Unterschriften sammeln ist Knochenarbeit
WAS STEHT NÄCHSTES JAHR AUSSER DEN WAHLEN NOCH WICHTIGES AN?
Ich bin neu im Vorstand von Pro Schweiz, der Nachfolgeorganisation der Auns. Insofern sind mir eine unabhängige Schweiz und die Neutralitätsinitiative sehr wichtig. Die EU spielt uns da zum Glück mit üblen Geschichten, aktuell mit dem Korruptionsskandal, immer wieder mal in die Karten.
EINE NEUTRALITÄTSINITIATIVE, OBWOHL DIE NEUTRALITÄT BEREITS IN DER VERFASSUNG VERANKERT IST? ETWAS PARADOX, ODER NICHT?

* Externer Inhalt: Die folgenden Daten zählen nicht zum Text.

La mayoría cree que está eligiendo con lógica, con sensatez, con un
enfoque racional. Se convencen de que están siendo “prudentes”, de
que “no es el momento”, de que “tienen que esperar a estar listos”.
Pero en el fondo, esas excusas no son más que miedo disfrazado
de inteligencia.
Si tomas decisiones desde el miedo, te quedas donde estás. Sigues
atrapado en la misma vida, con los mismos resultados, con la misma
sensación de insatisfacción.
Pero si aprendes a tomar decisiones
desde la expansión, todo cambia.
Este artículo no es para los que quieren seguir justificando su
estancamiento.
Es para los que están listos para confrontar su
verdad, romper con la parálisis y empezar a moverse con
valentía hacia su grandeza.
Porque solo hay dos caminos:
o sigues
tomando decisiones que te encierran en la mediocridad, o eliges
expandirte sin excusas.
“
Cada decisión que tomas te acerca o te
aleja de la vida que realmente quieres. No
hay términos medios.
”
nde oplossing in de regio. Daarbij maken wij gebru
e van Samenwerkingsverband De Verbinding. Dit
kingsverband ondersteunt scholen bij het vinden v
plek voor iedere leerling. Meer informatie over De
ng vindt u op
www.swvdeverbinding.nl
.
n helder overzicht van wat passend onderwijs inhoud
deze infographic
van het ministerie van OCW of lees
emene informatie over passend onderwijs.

Ja, es ist verrückt. Aber auch dieser Verfassungsartikel wird halt immer wieder aufgeweicht. Wenn die politische Elite die Orientierung verliert, muss der Souverän den falsch eingeschlagenen Kurs korrigieren. Weiter im Vordergrund steht für uns zudem, genügend Unterschriften für das Referendum zur Gletscherinitiative hinzubringen.

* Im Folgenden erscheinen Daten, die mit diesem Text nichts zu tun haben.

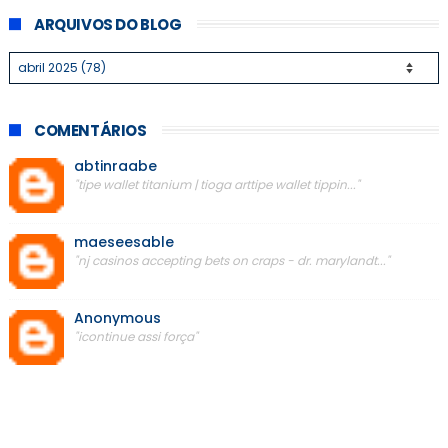
ARQUIVOS DO BLOG
COMENTÁRIOS
abtinraabe
"tipe wallet titanium | tioga arttipe wallet tippin..."
maeseesable
"nj casinos accepting bets on craps - dr. marylandt..."
Anonymous
"icontinue assi força"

Unterschriften sammeln ist Knochenarbeit. Man kann sagen, dass man etwa fünf Minuten für eine einzige braucht. Das ist enorm. Aber klar, die Leute wollen halt noch ein bisschen Schwatzen (schmunzelt) und es braucht viel Erklärungsarbeit.

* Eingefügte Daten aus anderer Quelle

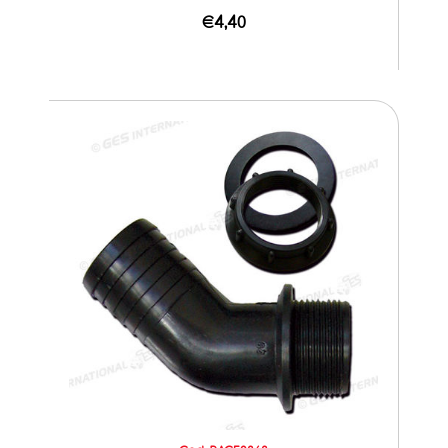
€4,40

NICHT NUR DAS BEISPIEL UNTERSCHRIFTENSAMMLUNGEN TÖNT NACH VIEL HINTERGRUND ARBEIT.
Ja, der Zeitaufwand ist enorm. Während der SeSsion ist man auch an den Wochenenden fast dauerbeschäftigt mit Parteiarbeit. Es sind schon viele Termine wahrzunehmen. Anfangs Januar geht es weiter mit der Bad-Horn-Tagung Freitag und Samstag. Dann nach Hause und einer Einladung für die Vorstellung der Neutralitätsinitiative in Frauenfeld Folge leisten. Am gleichen Sonntag in Winterthur eine Grussbotschaft mit Regierungsräten besuchen …
… JEDE MENGE EINLADUNGEN AUF ORTS-, BEZIRKS, KANTONS- UND BUNDESEBENE. SIE SIND EINE GEFRAGTE PERSON. KÖNNEN SIE SICH AUCH MAL ETWAS ABGRENZEN?
Das will ich eigentlich gar nicht. Wenn ich weiss, dass die Ortssektion oder Bezirkspartei etwas macht, dann gehe ich hin. Auch nach Andelfingen, da sie dort keinen Nationalrat haben. Ich nehme solche Einladungen gerne wahr und das wird ästimiert. Es ist auch eine Wertschätzung, den Leuten gegenüber, die etwas für die Partei unternehmen und leisten.
Es gibt und bleibt also viel zu tun für Therese Schläpfer. Die «Elgger/Aadorfer Zeitung» bedankt sich für das Interview und wünscht ihr und der Familie ein gutes neues Jahr!